Interestingly, romance didn’t play a big part of the film, with only subtle hints showing the love and caring bond Strange has with Dr. Christine Palmer (Rachel McAdams). The more evident relationship they share is much like that of Tony Stark and Pepper Potts in that Strange turns to Palmer when he needs a healthy dose of reality and when he needs ‘saving’, much like Stark does with Potts.
Visually, Doctor Strange is by far the most stunning Marvel film to date, with incredible graphics showcasing astral planes, mirror worlds, magical powers and the multiple dimensions in existence. One of my favourite scenes is the fight scene in the astral plane, with the spirits of Strange and the baddies engaging in combat rather than their actual physical bodies. The vast amounts of colour certainly stimulates the mind and would definitely appeal to art enthusiasts. The Inception-like effects, particularly the chase scenes around the city of New York will have you either applauding or feeling slightly nauseous. I would recommend blinking during these scenes. It is mind-blowing to think just how far cinema has come to create such detailed illusions on screen.

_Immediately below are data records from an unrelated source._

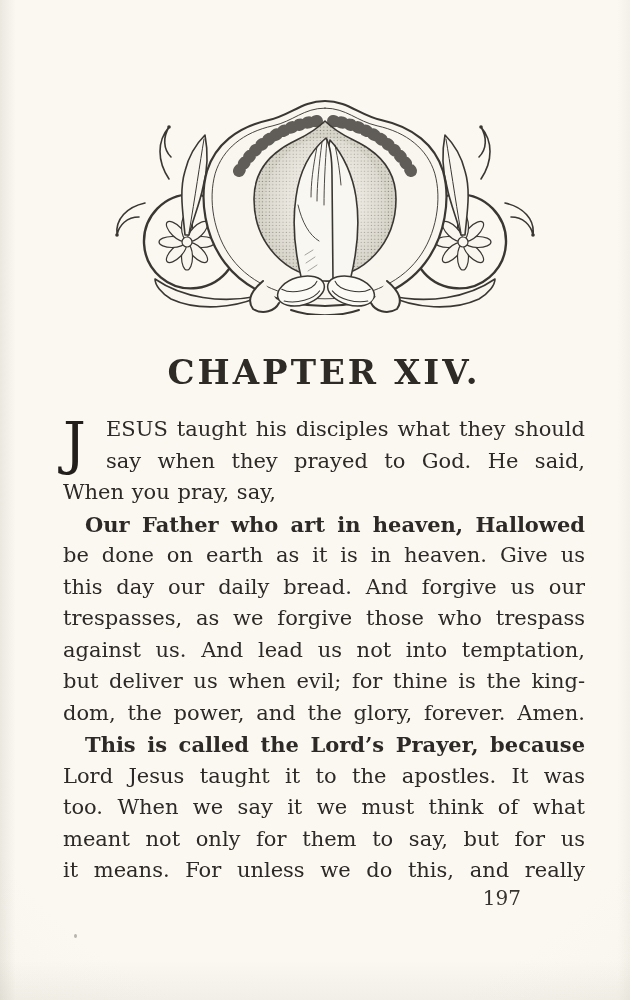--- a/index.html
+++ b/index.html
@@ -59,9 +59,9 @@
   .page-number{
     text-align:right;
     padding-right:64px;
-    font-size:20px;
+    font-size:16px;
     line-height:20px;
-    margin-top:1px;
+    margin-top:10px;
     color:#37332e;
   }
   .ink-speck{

The graphics and visuals used in the film are certainly a highlight but so too are the costumes and designs used in the film. For a film based on comic book fiction, Doctor Strange’s reality is believable and appears to be one which, perhaps, could very well exist in our own world. The character outfits were the perfect blend of subtle and abnormal, in my opinion anyway. Once again colours played a big part in providing costumes that were marvelously appealing.
No Marvel film is without its epic soundtrack and Doctor Strange was no different. The music and soundtrack enhanced the enjoyment of the film for me. In essence, the soundtrack guided viewers’ enjoyment of the film, providing sensory satisfaction that allows for empathy and understanding of Strange’s plight as well as the thrill of watching him rise to the occasion of becoming a Marvel hero.
The final battle, unlike most Marvel films, is unique and one that I thoroughly enjoyed. It is this moment that truly sets Strange on his path toward being the protector of the world from otherworldly threats.
Marvel Studios has certainly stepped up their game with Doctor Strange and instills excitement about the future. A film that ultimately teases newer, darker, villains and associations with other heroes, Doctor Strange is a must watch for any comic book fan, especially those who look forward to Avengers: Infinity War.
As with all Marvel films, make sure to stay for both end credit scenes. These will certainly get you excited for what’s to come next.